- Text to read -
%%
'My mother's mother-of-pearl'

A review of Gro Dahle's 'A Hundred Thousand Hours'

A Hundred Thousand Hours

A Hundred Thousand Hours

Gro Dahle. Translated by Rebecca Wadlinger

Ugly Duckling Presse 2013, 192 pages, $17 ISBN 9781937027247

The statistics for literature in translation in the United States aren’t good. As Anna Clark, writing for the Pacific-Standard, points out in her article “You’re Missing Out on Great Literature,” a slim 3 percent of books published per year in the US are works in translation.[1] Some readers and translation publishers are already aware of this number. Open Letter, for example, based at the University of Rochester, hosts a blog called Three Percent that focuses on translation-related topics. Interestingly, Clark parses the percentage to show what types of books make up that number. The majority of those works, as it turns out, are computer and technical manuals. After that there are novels, and then books of poetry.[2] It would seem that translators of novels (whether genre or literary) must receive some encouragement from publishers because there is the possibility of turning some profit. For literary translators, though, the money, or the lack thereof, is most likely not the attraction. Perhaps the drive for the translation of technical manuals isn’t from publishers; instead, translators are likely driven by the need from tech companies to provide clear instructional language for users. With such a meager percentage of poetry being translated per year, I started to wonder what role chance plays for poetry translators? How do they discover the work to translate?

For Rebecca Wadlinger, the translator of the recently published A Hundred Thousand Hours, by the Norwegian poet and writer Gro Dahle, chance played an intriguing role in her decision to translate Dahle’s book. Wadlinger, a doctoral candidate at the University of Houston, discovered the Norwegian’s work while on fellowship at the University of Oslo. In an interview for The Kenyon Review, she describes how she found Dahle’s work in the basement of the university library near the end of her stay. By that time, Wadlinger had already read through many books of poems in the library stacks, but when she found A Hundred Thousand Hours she said, “I was floored. I remember marveling at Dahle’s intelligence, morbidity, and imagination. I knew this manuscript would appeal to so many American readers — I needed to translate it!”[3] As fate would have it, Dahle’s book had been out of print for years. Wadlinger decided to transcribe the poems by hand from the Bokmål dialect,[4] an official written standard of Norwegian. So, it’s not simply chance that brought Dahle into English, it’s also Wadlinger’s curiosity in the basement of that library and her commitment to producing a hard copy of the poems to bring home.

While Dahle is virtually unknown in the United States, she is well known as the author of over thirty books in Norway. Audience, her first book of poems, was published in 1987. The daughter of Øystein Dahle, a former executive for Esso and a fellow of the Norwegian Academy of Technological Sciences, she has collaborated with her husband and illustrator Svein Nyhus on a popular series of children’s books. Two of these collaborations have received national prizes in Norway. Nice received the Brage Prize in 2002 and Angry Man, a book addressing domestic violence from a young boy’s perspective, won the Best Children’s Book Prize from the Norwegian Ministry of Culture in 2003. Much of Dahle’s work, whether for children or adults, if these distinctions even apply for a writer such as Dahle, is from the child’s perspective.
%%
- Given data -
%%
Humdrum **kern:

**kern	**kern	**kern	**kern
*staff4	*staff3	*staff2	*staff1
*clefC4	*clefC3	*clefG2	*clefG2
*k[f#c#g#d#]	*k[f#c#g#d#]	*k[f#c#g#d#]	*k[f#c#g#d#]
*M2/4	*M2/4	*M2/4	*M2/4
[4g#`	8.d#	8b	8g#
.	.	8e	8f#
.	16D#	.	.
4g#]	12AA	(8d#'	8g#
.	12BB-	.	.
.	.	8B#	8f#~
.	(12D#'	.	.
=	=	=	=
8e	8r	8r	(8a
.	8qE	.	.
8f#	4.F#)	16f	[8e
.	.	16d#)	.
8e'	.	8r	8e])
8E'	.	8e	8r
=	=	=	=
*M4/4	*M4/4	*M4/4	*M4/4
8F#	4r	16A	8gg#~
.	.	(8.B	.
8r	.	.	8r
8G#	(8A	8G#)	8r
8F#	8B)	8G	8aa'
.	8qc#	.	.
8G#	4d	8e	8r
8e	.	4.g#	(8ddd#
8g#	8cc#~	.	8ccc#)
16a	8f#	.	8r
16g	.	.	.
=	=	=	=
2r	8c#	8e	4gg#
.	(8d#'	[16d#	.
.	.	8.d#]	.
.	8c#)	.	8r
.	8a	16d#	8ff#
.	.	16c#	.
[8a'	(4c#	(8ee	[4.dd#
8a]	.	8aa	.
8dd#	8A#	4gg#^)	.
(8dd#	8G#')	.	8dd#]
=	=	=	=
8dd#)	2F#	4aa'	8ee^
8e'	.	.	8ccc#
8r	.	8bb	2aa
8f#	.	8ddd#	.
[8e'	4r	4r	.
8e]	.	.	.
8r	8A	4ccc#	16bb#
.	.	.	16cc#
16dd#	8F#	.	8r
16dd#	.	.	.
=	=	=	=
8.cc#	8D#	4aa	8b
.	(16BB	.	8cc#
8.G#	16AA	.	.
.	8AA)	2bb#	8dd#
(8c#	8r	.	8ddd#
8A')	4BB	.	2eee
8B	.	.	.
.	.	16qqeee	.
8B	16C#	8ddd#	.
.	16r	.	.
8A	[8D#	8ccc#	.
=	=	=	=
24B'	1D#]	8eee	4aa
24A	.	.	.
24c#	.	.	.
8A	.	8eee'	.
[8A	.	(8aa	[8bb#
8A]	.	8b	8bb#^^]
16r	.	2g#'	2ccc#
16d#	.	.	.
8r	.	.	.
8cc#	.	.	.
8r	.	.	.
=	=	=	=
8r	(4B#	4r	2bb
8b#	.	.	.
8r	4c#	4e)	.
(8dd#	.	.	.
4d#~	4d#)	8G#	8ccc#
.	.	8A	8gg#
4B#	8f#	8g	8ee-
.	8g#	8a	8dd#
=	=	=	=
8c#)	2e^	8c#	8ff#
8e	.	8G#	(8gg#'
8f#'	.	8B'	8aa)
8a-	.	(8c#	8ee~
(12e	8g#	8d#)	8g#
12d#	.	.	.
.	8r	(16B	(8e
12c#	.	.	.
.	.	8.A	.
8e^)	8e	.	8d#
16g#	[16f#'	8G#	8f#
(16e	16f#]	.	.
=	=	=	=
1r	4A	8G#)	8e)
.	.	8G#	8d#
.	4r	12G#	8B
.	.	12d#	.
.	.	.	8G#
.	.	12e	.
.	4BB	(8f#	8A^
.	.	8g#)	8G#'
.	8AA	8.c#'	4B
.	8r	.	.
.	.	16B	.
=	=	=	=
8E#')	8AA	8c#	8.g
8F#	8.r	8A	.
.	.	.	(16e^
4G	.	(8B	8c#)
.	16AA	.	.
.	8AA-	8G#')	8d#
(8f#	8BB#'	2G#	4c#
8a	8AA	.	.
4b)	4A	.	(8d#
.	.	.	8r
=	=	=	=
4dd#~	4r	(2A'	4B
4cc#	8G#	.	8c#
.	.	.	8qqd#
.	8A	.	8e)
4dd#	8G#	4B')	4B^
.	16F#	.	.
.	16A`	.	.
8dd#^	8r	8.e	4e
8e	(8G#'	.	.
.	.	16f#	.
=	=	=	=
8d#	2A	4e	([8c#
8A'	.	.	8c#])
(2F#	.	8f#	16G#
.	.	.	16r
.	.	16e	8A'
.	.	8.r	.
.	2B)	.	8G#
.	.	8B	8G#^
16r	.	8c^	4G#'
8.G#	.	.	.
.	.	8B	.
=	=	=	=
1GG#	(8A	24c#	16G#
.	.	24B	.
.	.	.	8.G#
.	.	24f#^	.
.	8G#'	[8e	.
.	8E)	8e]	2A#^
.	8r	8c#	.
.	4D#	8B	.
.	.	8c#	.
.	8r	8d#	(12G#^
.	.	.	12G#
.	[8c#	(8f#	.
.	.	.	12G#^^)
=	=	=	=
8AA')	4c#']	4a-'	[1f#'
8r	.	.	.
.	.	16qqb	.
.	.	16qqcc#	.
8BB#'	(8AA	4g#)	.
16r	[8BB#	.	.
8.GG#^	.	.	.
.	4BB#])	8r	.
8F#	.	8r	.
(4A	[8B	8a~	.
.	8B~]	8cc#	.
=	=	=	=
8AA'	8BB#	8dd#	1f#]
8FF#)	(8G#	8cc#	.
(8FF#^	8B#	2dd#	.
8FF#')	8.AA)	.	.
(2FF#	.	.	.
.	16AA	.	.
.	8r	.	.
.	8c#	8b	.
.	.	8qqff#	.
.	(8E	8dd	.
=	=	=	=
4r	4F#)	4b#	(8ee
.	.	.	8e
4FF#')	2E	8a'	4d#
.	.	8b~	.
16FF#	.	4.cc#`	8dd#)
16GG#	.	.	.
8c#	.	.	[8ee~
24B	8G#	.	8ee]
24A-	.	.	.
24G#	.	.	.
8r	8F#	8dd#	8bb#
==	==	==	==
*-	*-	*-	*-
%%
- Given exercise -
Write out, word for word, the part of the review that starts at "While Dahle is" and stops after "the child’s perspective.".

- Solution to the exercise -
While Dahle is virtually unknown in the United States, she is well known as the author of over thirty books in Norway. Audience, her first book of poems, was published in 1987. The daughter of Øystein Dahle, a former executive for Esso and a fellow of the Norwegian Academy of Technological Sciences, she has collaborated with her husband and illustrator Svein Nyhus on a popular series of children’s books. Two of these collaborations have received national prizes in Norway. Nice received the Brage Prize in 2002 and Angry Man, a book addressing domestic violence from a young boy’s perspective, won the Best Children’s Book Prize from the Norwegian Ministry of Culture in 2003. Much of Dahle’s work, whether for children or adults, if these distinctions even apply for a writer such as Dahle, is from the child’s perspective.